Motif | Description | Human Disease Examples |
---|---|---|
Helix–turn–helix | Two α helices are connected by a short chain of amino acids, which constitute the turn. The carboxyl-terminal helix is a recognition helix that binds to the DNA major groove. | Homeodomain proteins (HOX): mutations in human HOXD13 and HOXA13 cause synpolydactyly and hand–foot–genital syndrome, respectively. |
Helix–loop–helix | Two α helices (one short and one long) are connected by a flexible loop. The loop allows the two helices to fold back and interact with one another. The helices can bind to DNA or to other helix–loop–helix structures. | Mutations in the TWIST gene cause Saethre–Chotzen syndrome (acrocephalosyndactyly type III) |
Zinc finger | Zinc molecules are used to stabilize amino acid structures (e.g., α helices, β sheets), with binding of the α helix to the DNA major groove. | BRCA1 (breast cancer gene); WT1 (Wilms tumor gene); GL13 (Greig syndrome gene); vitamin D receptor gene (mutations cause rickets) |
Leucine zipper | Two leucine-rich α helices are held together by amino acid side chains. The α helices form a Y-shaped structure whose side chains bind to the DNA major groove. | RB1 (retinoblastoma gene); JUN and FOS oncogenes |
β Sheets | Side chains extend from the two-stranded β sheet to form contacts with the DNA helix. | TBX family of genes: TBX5 (Holt–Oram syndrome); TBX3 (ulnar–mammary syndrome) |
An intriguing type of DNA-binding motif is contained in the high-mobility group (HMG) class of proteins. These proteins are capable of bending DNA and can facilitate interactions between distantly located enhancers and the appropriate basal factors and promoters (see Fig. 2.9 ).
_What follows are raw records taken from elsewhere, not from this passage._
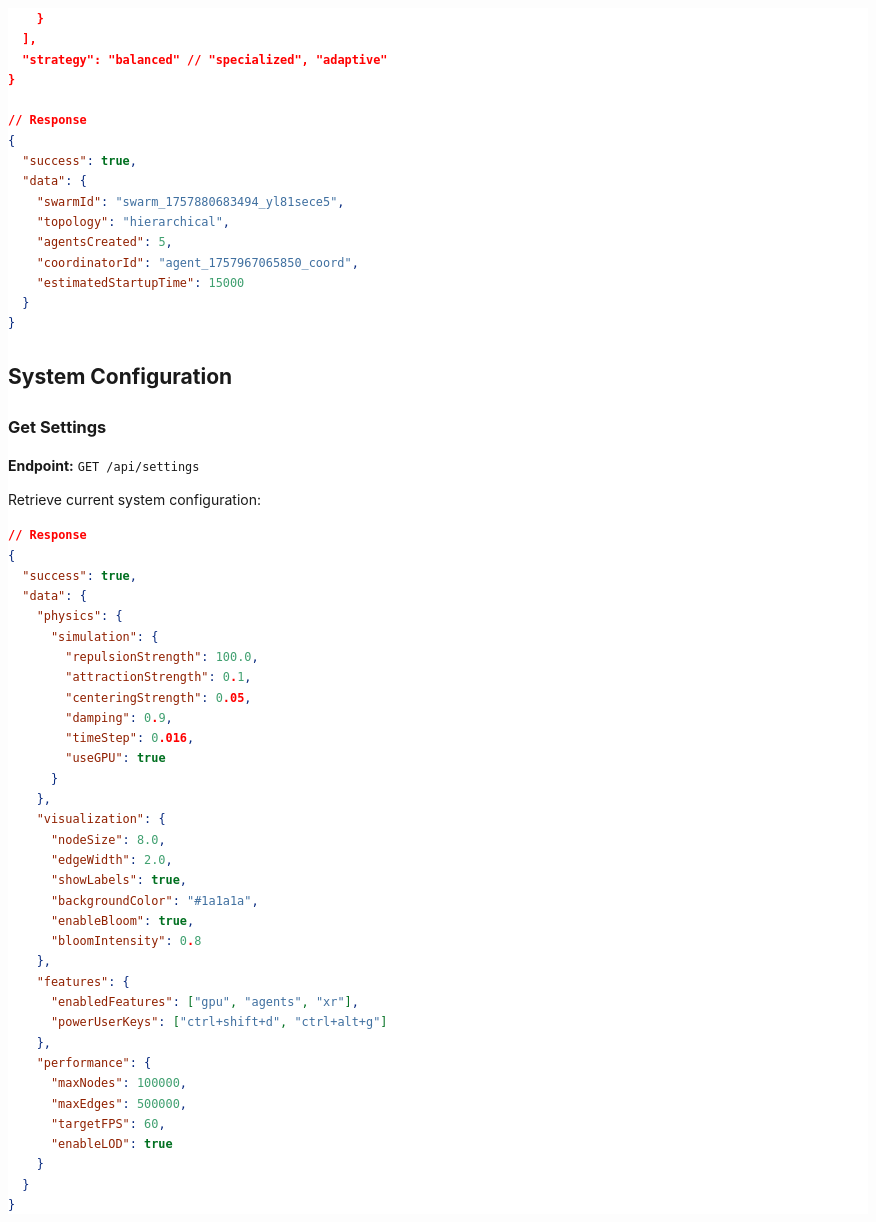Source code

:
 ```json
    }
  ],
  "strategy": "balanced" // "specialized", "adaptive"
}

// Response
{
  "success": true,
  "data": {
    "swarmId": "swarm_1757880683494_yl81sece5",
    "topology": "hierarchical",
    "agentsCreated": 5,
    "coordinatorId": "agent_1757967065850_coord",
    "estimatedStartupTime": 15000
  }
}
```

## System Configuration

### Get Settings
**Endpoint:** `GET /api/settings`

Retrieve current system configuration:

```json
// Response
{
  "success": true,
  "data": {
    "physics": {
      "simulation": {
        "repulsionStrength": 100.0,
        "attractionStrength": 0.1,
        "centeringStrength": 0.05,
        "damping": 0.9,
        "timeStep": 0.016,
        "useGPU": true
      }
    },
    "visualization": {
      "nodeSize": 8.0,
      "edgeWidth": 2.0,
      "showLabels": true,
      "backgroundColor": "#1a1a1a",
      "enableBloom": true,
      "bloomIntensity": 0.8
    },
    "features": {
      "enabledFeatures": ["gpu", "agents", "xr"],
      "powerUserKeys": ["ctrl+shift+d", "ctrl+alt+g"]
    },
    "performance": {
      "maxNodes": 100000,
      "maxEdges": 500000,
      "targetFPS": 60,
      "enableLOD": true
    }
  }
}
```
Transcription factors contain DNA-binding motifs that allow them to interact with specific DNA sequences. In some cases, they bend DNA so that distant enhancer sequences can interact with target genes.
Gene activity can be related to patterns of chromatin coiling or condensation ( chromatin is the combination of DNA and the histone proteins around which the DNA is wound). Decondensed or open chromatin regions, termed euchromatin, are typically characterized by histone acetylation, the attachment of acetyl groups to lysine residues in the histones. Acetylation of histones reduces their binding to DNA, helping to decondense the chromatin so that it is more accessible to transcription factors. Euchromatin is thus transcriptionally active. In contrast, heterochromatin is usually less acetylated, more condensed, and transcriptionally inactive.
Transcriptional silencing is also associated with methylation of promoter regions, in which methyl groups are attached to the DNA molecule. Methylation renders promoters less accessible to transcription factors. Factors such as methylation and histone modification, which alter the expression of genes but do not change the DNA sequence itself, are examples of epigenetic (“over” genetics) modification. Epigenetics, which plays key roles in development and cancer, is discussed further in Chapter 11, Chapter 8 .
Gene expression can also be influenced by microRNAs (miRNA), which are small RNA molecules (17–27 nucleotides) that are not translated into proteins but can bind to and downregulate mRNA. MicroRNAs, which are considered another form of epigenetic modifier, have been found to play important roles in gene regulation and in a number of types of cancer (see Chapter 11 ).
Heterochromatin, which is highly condensed and hypoacetylated, tends to be transcriptionally inactive, whereas euchromatin, which is acetylated and less condensed, tends to be transcriptionally active. Transcription is also regulated by methylation and by the attachment of microRNAs to mRNA. These factors are all examples of epigenetic modification.